Disclaimer: The author has been one of the advisors to the AI Summit for GDC since 2020, meaning they have an influence on the talks that appear at the event and support speakers in preparing their final presentations.
The Post-Mortem on Kojima Productions’ ‘Death Stranding’
Death Stranding is effectively a big-budget walking simulator, where players deliver packages to waystations across a desolate yet hauntingly beautiful post-apocalyptic America (that could easily be mistaken for Iceland, given the artistic inspiration). Given that players are walking across these rough and rugged landscapes, it’s expected that AI-controlled non-player characters (NPCs) will do the same. The Mules and Demens you will come across are intent on hunting you down and stealing your precious cargo, but if they can’t figure out how to reach you, then they wouldn’t be doing a particularly good job, now would they?

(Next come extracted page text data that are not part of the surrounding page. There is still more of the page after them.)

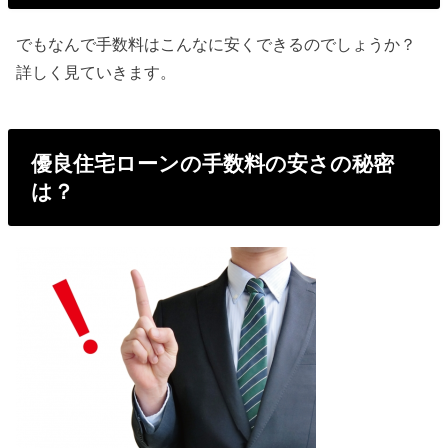
でもなんで手数料はこんなに安くできるのでしょうか？
詳しく見ていきます。
優良住宅ローンの手数料の安さの秘密
は？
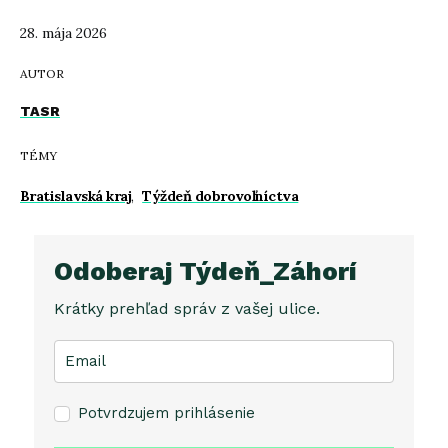
28. mája 2026
AUTOR
TASR
TÉMY
Bratislavská kraj
,
Týždeň dobrovoľníctva
Odoberaj Týdeň_Záhorí
Krátky prehľad správ z vašej ulice.
Potvrdzujem prihlásenie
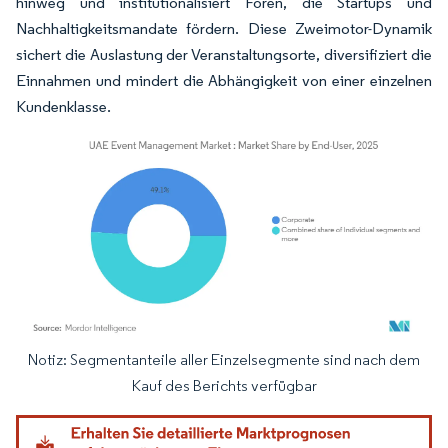
hinweg und institutionalisiert Foren, die Startups und
Nachhaltigkeitsmandate fördern. Diese Zweimotor-Dynamik
sichert die Auslastung der Veranstaltungsorte, diversifiziert die
Einnahmen und mindert die Abhängigkeit von einer einzelnen
Kundenklasse.
Notiz: Segmentanteile aller Einzelsegmente sind nach dem
Bild © Mordor Intelligence. Wiederverwendung erfordert Namensnennung gemäß
Kauf des Berichts verfügbar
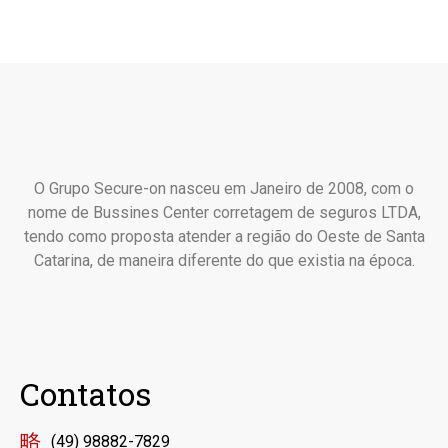
O Grupo Secure-on nasceu em Janeiro de 2008, com o
nome de Bussines Center corretagem de seguros LTDA,
tendo como proposta atender a região do Oeste de Santa
Catarina, de maneira diferente do que existia na época.
Contatos
(49) 98882-7829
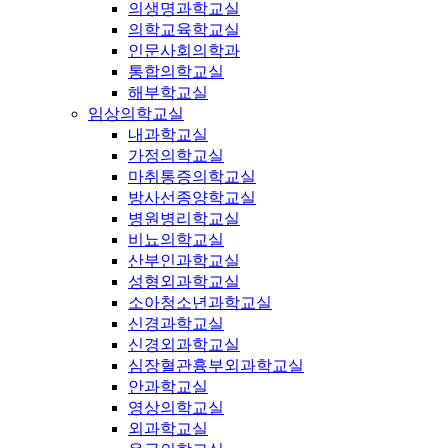
의생명과학교실
의학교육학교실
인문사회의학과
통합의학교실
해부학교실
임상의학교실
내과학교실
가정의학교실
마취통증의학교실
방사선종양학교실
병원병리학교실
비뇨의학교실
산부인과학교실
성형외과학교실
소아청소년과학교실
신경과학교실
신경외과학교실
심장혈관흉부외과학교실
안과학교실
영상의학교실
외과학교실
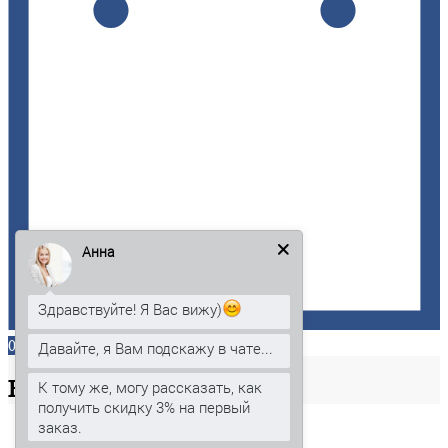
Анна
Здравствуйте! Я Вас вижу)
0
Давайте, я Вам подскажу в чате...
Ваша
корзина
К тому же, могу рассказать, как
получить скидку 3% на первый
заказ.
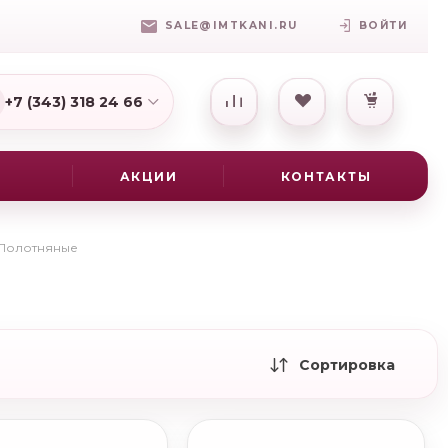
SALE@IMTKANI.RU
ВОЙТИ
+7 (343) 318 24 66
7(931) 009-16-25
АКЦИИ
КОНТАКТЫ
Полотняные
Сортировка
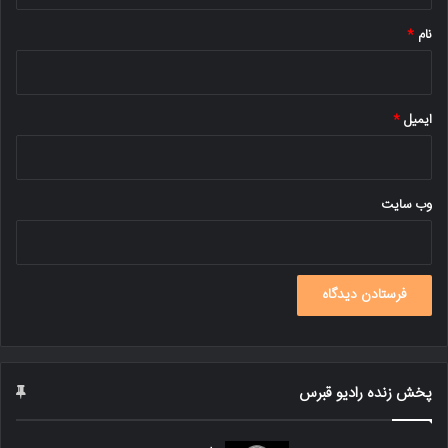
نام
*
ایمیل
*
وب‌ سایت
پخش زنده رادیو قبرس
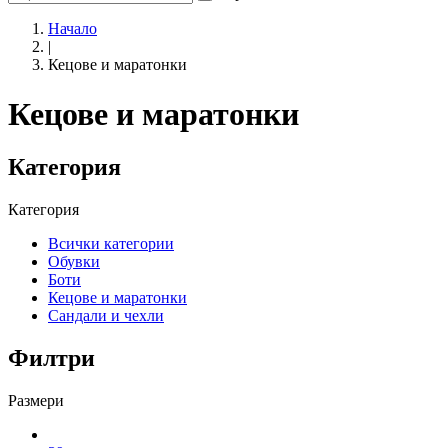
Начало
|
Кецове и маратонки
Кецове и маратонки
Категория
Категория
Всички категории
Обувки
Боти
Кецове и маратонки
Сандали и чехли
Филтри
Размери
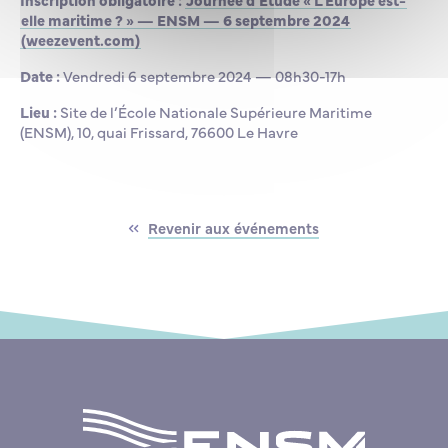
elle maritime ? » — ENSM — 6 septembre 2024
(weezevent.com)
Date :
Vendredi 6 septembre 2024 — 08h30-17h
Lieu :
Site de l’École Nationale Supérieure Maritime
(ENSM), 10, quai Frissard, 76600 Le Havre
Revenir aux événements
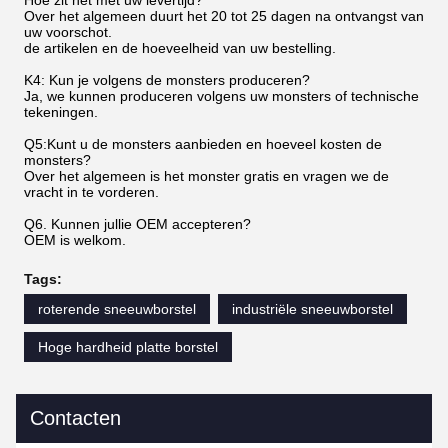
Over het algemeen duurt het 20 tot 25 dagen na ontvangst van
uw voorschot.
de artikelen en de hoeveelheid van uw bestelling.
K4: Kun je volgens de monsters produceren?
Ja, we kunnen produceren volgens uw monsters of technische
tekeningen.
Q5:Kunt u de monsters aanbieden en hoeveel kosten de
monsters?
Over het algemeen is het monster gratis en vragen we de
vracht in te vorderen.
Q6. Kunnen jullie OEM accepteren?
OEM is welkom.
Tags:
roterende sneeuwborstel
industriële sneeuwborstel
Hoge hardheid platte borstel
Contacten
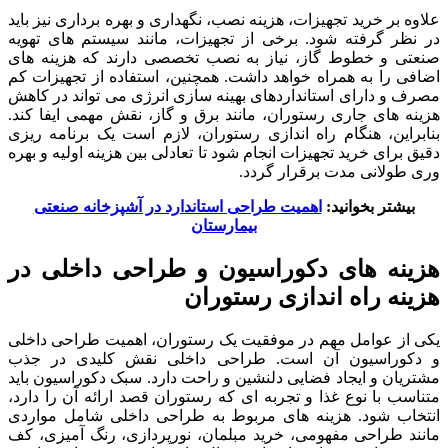
علاوه بر خرید تجهیزات، هزینه نصب، نگهداری و بهره برداری نیز باید
در نظر گرفته شود. برخی از تجهیزات، مانند سیستم های تهویه
صنعتی و خطوط گاز، نیاز به نصب تخصصی دارند که هزینه های
اضافی را به همراه خواهد داشت. همچنین، استفاده از تجهیزات کم
مصرف و دارای استانداردهای بهینه سازی انرژی می تواند در کاهش
هزینه های جاری رستوران، مانند برق و گاز، نقش مهمی ایفا کند.
بنابراین، هنگام راه اندازی رستوران، لازم است یک برنامه ریزی
دقیق برای خرید تجهیزات انجام شود تا تعادلی بین هزینه اولیه و بهره
وری طولانی مدت برقرار گردد.
بیشتر بخوانید:
اهمیت طراحی استاندارد در آشپزخانه صنعتی
بیمارستان
هزینه های دکوراسیون و طراحی داخلی در
هزینه راه اندازی رستوران
یکی از عوامل مهم در موفقیت یک رستوران، اهمیت طراحی داخلی
و دکوراسیون آن است. طراحی داخلی نقش کلیدی در جذب
مشتریان و ایجاد فضایی دلنشین و راحت دارد. سبک دکوراسیون باید
متناسب با نوع غذا و تجربه ای که رستوران قصد ارائه آن را دارد،
انتخاب شود. هزینه های مربوط به طراحی داخلی شامل مواردی
مانند طراحی مفهومی، خرید مبلمان، نورپردازی، رنگ آمیزی، کف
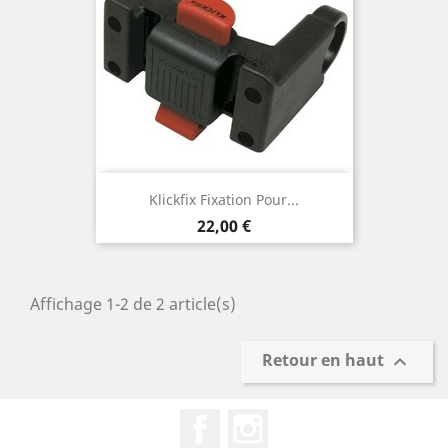
Klickfix Fixation Pour...
Prix
22,00 €
Affichage 1-2 de 2 article(s)
Retour en haut

Facebook
Instagram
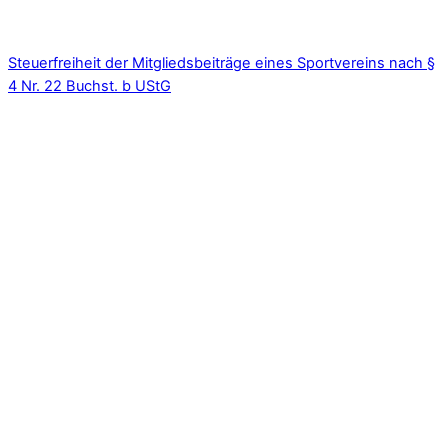
Steuerfreiheit der Mitgliedsbeiträge eines Sportvereins nach §
4 Nr. 22 Buchst. b UStG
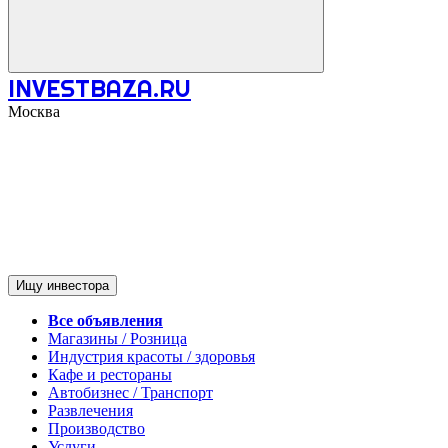
INVESTBAZA.RU
Москва
Ищу инвестора
Все объявления
Магазины / Розница
Индустрия красоты / здоровья
Кафе и рестораны
Автобизнес / Транспорт
Развлечения
Производство
Услуги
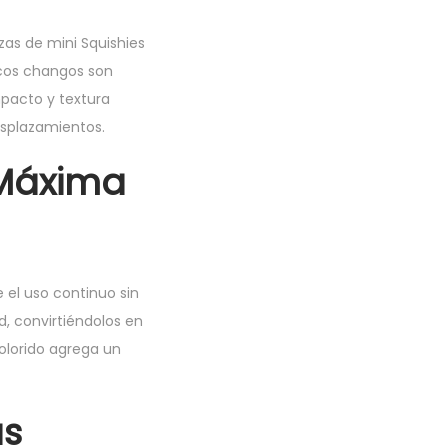
as de mini Squishies
icos changos son
pacto y textura
desplazamientos.
 Máxima
 el uso continuo sin
d, convirtiéndolos en
olorido agrega un
as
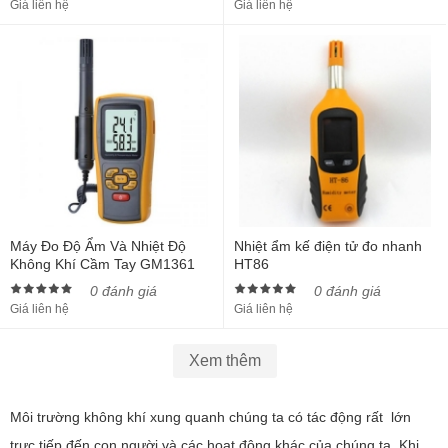
Giá liên hệ
Giá liên hệ
Máy Đo Độ Ẩm Và Nhiệt Độ
Nhiệt ẩm kế điện tử đo nhanh
Không Khí Cầm Tay GM1361
HT86
0 đánh giá
0 đánh giá
Giá liên hệ
Giá liên hệ
Xem thêm
Môi trường không khí xung quanh chúng ta có tác động rất lớn
trực tiếp đến con người và các hoạt động khác của chúng ta. Khi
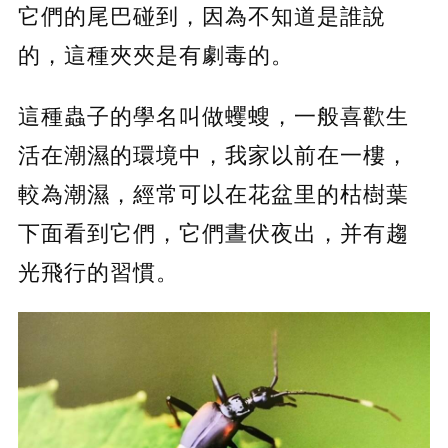
它們的尾巴碰到，因為不知道是誰說
的，這種夾夾是有劇毒的。
這種蟲子的學名叫做蠼螋，一般喜歡生
活在潮濕的環境中，我家以前在一樓，
較為潮濕，經常可以在花盆里的枯樹葉
下面看到它們，它們晝伏夜出，并有趨
光飛行的習慣。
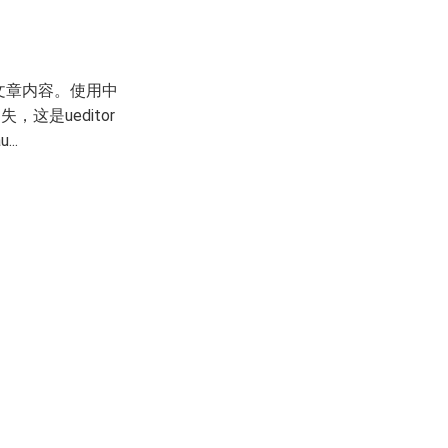
入文章内容。使用中
，这是ueditor
..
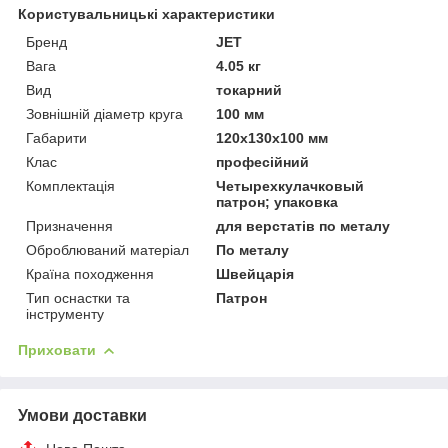
Користувальницькі характеристики
Бренд
JET
Вага
4.05 кг
Вид
токарний
Зовнішній діаметр круга
100 мм
Габарити
120х130х100 мм
Клас
професійний
Комплектація
Четырехкулачковый
патрон; упаковка
Призначення
для верстатів по металу
Оброблюваний матеріал
По металу
Країна походження
Швейцарія
Тип оснастки та
Патрон
інструменту
Приховати
Умови доставки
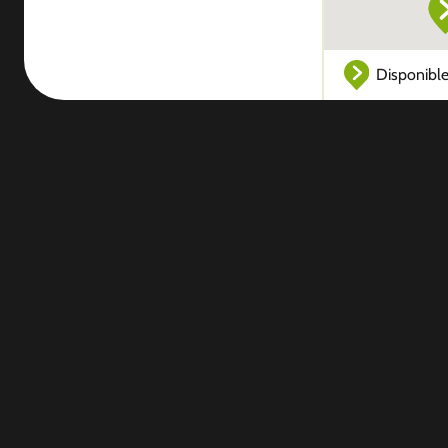
Disponibl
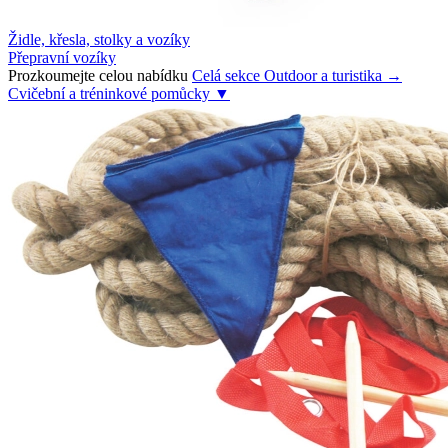
Židle, křesla, stolky a vozíky
Přepravní vozíky
Prozkoumejte celou nabídku
Celá sekce Outdoor a turistika →
Cvičební a tréninkové pomůcky
▼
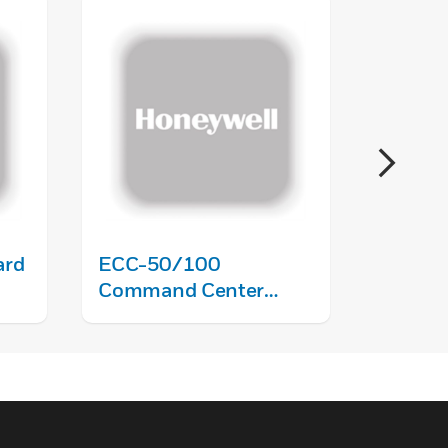
ard
ECC-50/100
ECC-FF
Command Center
Teleph
Transformer
Conversion Module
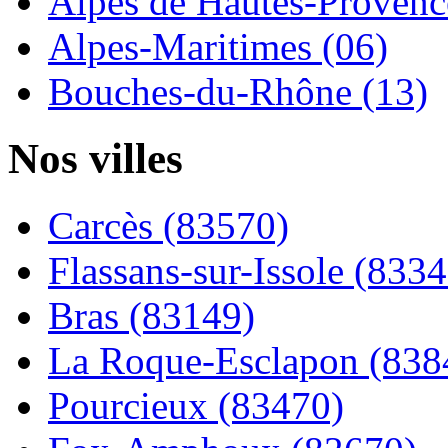
Alpes de Hautes-Provence
Alpes-Maritimes (06)
Bouches-du-Rhône (13)
Nos villes
Carcès (83570)
Flassans-sur-Issole (8334
Bras (83149)
La Roque-Esclapon (838
Pourcieux (83470)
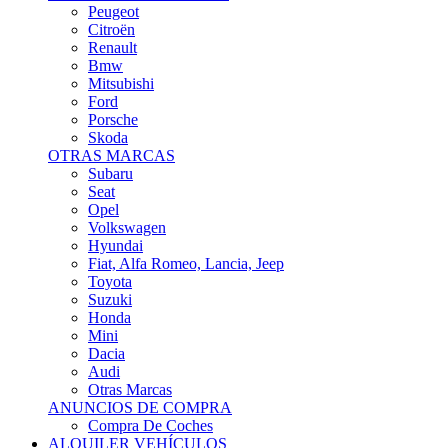
Citroën
Renault
Bmw
Mitsubishi
Ford
Porsche
Skoda
OTRAS MARCAS
Subaru
Seat
Opel
Volkswagen
Hyundai
Fiat, Alfa Romeo, Lancia, Jeep
Toyota
Suzuki
Honda
Mini
Dacia
Audi
Otras Marcas
ANUNCIOS DE COMPRA
Compra De Coches
ALQUILER VEHÍCULOS
ALQUILER VEHÍCULOS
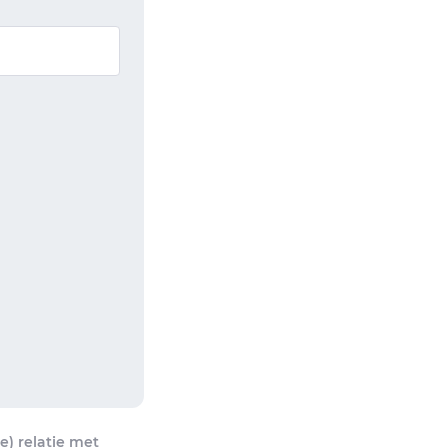
) relatie met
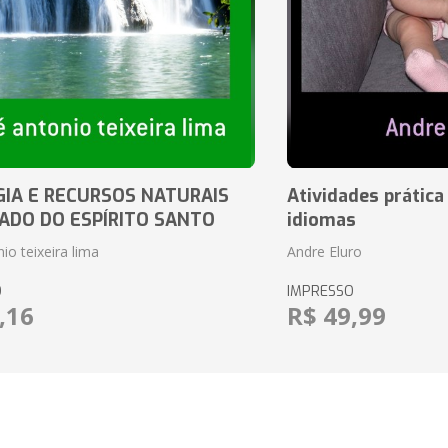
IA E RECURSOS NATURAIS
Atividades prática
ADO DO ESPÍRITO SANTO
idiomas
io teixeira lima
Andre Eluro
O
IMPRESSO
,16
R$ 49,99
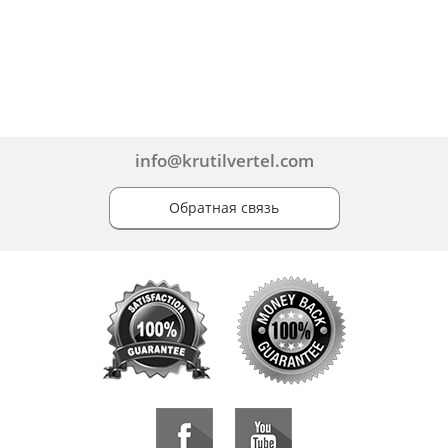
info@krutilvertel.com
Обратная связь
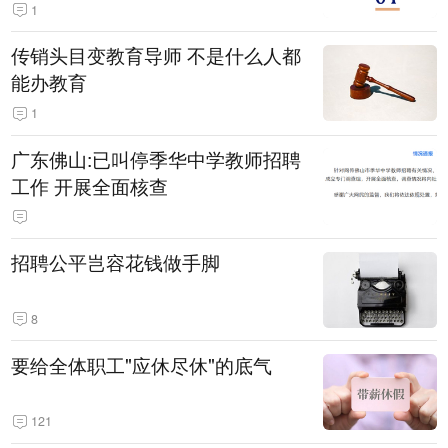
1
传销头目变教育导师 不是什么人都
能办教育
1
广东佛山:已叫停季华中学教师招聘
工作 开展全面核查
招聘公平岂容花钱做手脚
8
要给全体职工"应休尽休"的底气
121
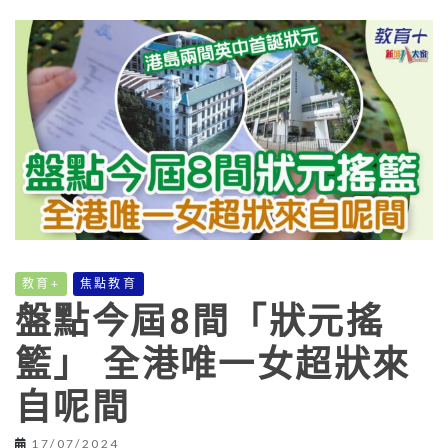
教育+
焦點教育
盤點今屆8間「狀元搖
籃」 全港唯一女超狀來
自呢間
17/07/2024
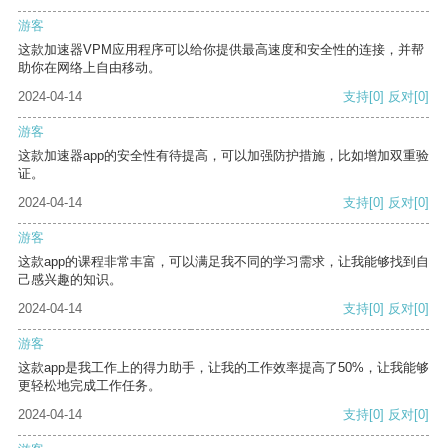
游客
这款加速器VPM应用程序可以给你提供最高速度和安全性的连接，并帮
助你在网络上自由移动。
2024-04-14
支持
[0]
反对
[0]
游客
这款加速器app的安全性有待提高，可以加强防护措施，比如增加双重验
证。
2024-04-14
支持
[0]
反对
[0]
游客
这款app的课程非常丰富，可以满足我不同的学习需求，让我能够找到自
己感兴趣的知识。
2024-04-14
支持
[0]
反对
[0]
游客
这款app是我工作上的得力助手，让我的工作效率提高了50%，让我能够
更轻松地完成工作任务。
2024-04-14
支持
[0]
反对
[0]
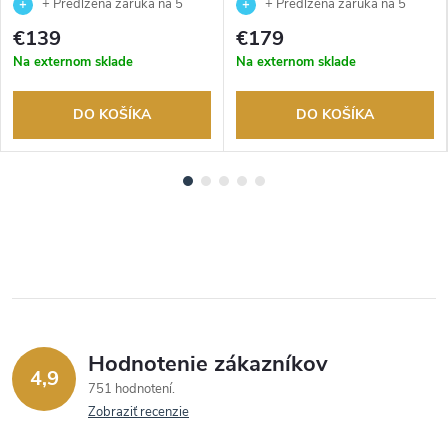
EM0411-71A
AW1821-89L
+ Predĺžená záruka na 5
+ Predĺžená záruka na 5
rokov. Až 100 dní na vrátenie
rokov. Až 100 dní na vrátenie
€139
€179
tovaru. Autorizovaný predajca.
tovaru. Autorizovaný predajca.
Na externom sklade
Na externom sklade
DO KOŠÍKA
DO KOŠÍKA
Hodnotenie zákazníkov
4,9
751 hodnotení
Zobraziť recenzie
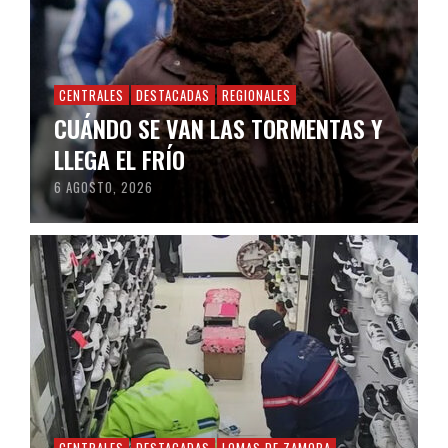
CENTRALES
DESTACADAS
REGIONALES
CUÁNDO SE VAN LAS TORMENTAS Y
LLEGA EL FRÍO
6 AGOSTO, 2026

Typically for characters to move around the world, we need a navigation mesh to be running in the game that will enable us to calculate the available area within which an NPC can move around. So if you need a character to move to a particular location, it can then run a pathfinding algorithm on the navigation mesh to figure out how to get there. But navigation meshes are reliant on nice, flat, undisturbed areas of ground. So how does having a lot of rocky, realistic terrain in the likes of Death Stranding get in the way of the navigation mesh working as intended?
Eric Johnson of Kojima Productions gave a fantastic postmortem on Death Stranding, highlighting the myriad of challenges faced during development. Ranging from the navigation meshes not building as intended to dynamic generation to reflect real-time changes, maintaining smooth performance, and the problems that emerge when having characters path hundreds of meters at once across harsh terrain.
Bringing BioShock Infinite’s Elizabeth to Life: An AI Development Post-Mortem
While it’s critical that we get characters to make the right decisions, it’s all part of the package. We need to get the animations, the dialogue, and other audio to trigger when we need them, and we need all the AI decisions to make sense in a game where design is always shifting. All of this is made all the more challenging when the character isn’t just a companion AI that follows the player for hours of gameplay but is also critical to the story.
BioShock Infinite by Irrational Games revolves around the character of Elizabeth, a young woman that the player character rescues from her prison in the steampunk city of Columbia. As you progress through the game, Elizabeth not only enables a variety of useful gameplay features but presents a new perspective to engage with the story and the themes and concepts expressed in the BioShock universe.
This post-mortem by John Abercrombie digs deep into the challenges faced by the ‘Liz Squad’: a team of programmers and artists whose job it was to bring this critical facet of the game to life. It explores the design rules they enforced to ensure Elizabeth acts as envisaged and how theatre and sports helped make it a reality.
AI Behaviour Editing & Debugging in ‘Tom Clancy’s The Division’
While it’s important that programmers go ahead and craft all of the systems required to bring AI characters to life in a given game, it’s equally as important for programmers to be working to facilitate designers. This is a difficult balancing act, given you want to provide designers with all the tools they need to create enemies that are fun, interesting, and complex, but the tools themselves should be practical, easy to learn, and efficient.
Disclaimer: The video may not be viewable because it is from the GDC vault. Click here to go to the direct link.
At GDC 2016, Jonas Gillberg highlighted that this can still be a painful process to get right, even at the biggest of studios. This talk goes into detail on the experiences of the development team at Massive Entertainment on Tom Clancy’s The Division in trying to create tools that enabled designers to build new enemy archetypes, rapidly iterate on ideas, build on existing features and enable for quick and effective debugging when it all goes wrong!
Bringing Hell to Life: Fully Body Animation in ‘DOOM’
It’s not just the decision-making for non-player characters we need to think about; it’s also about how they look as they move around. Animation is a critical part of the behaviour of an AI character. Your NPCs need to be able to communicate their thought process: are they stunned? Injured? Angry? Going in for the attack? All of this requires your animations to be built to support the game, knowing when to blend between them, interrupt them, or even adjust them so they can be used in a number of unique gameplay scenarios.
This talk from Jake Campbell highlights the level of detail required to ensure the animations of enemies in the 2016 reboot of DOOM worked as envisaged. To a point that they had to build an AI control system for the animation layers so that animators could focus on building fewer individual animations to a higher quality while the gameplay systems figured out how to apply them in context.
Marvel’s Spider-Man’ AI Post-Mortem
Sometimes even the most seasoned of developers don’t foresee all of the problems coming their way. What better example of this than the AI post-mortem on Marvel’s Spider-Man by Adam Noonchester. Developers Insomniac are no slouch when it comes to AI for action games, having previously worked on games such as Ratchet & Clank, the Resistance series, and Sunset Overdrive, but Spider-Man presents a myriad of AI challenges. Creating characters that work well in stealth sequences, in open fist fights, oh, and when you’re swinging through the streets of Manhattan too!
It’s always great to see how the biggest studios solve many of the problems that come their way. And this is a fine example of how it all comes together in the end.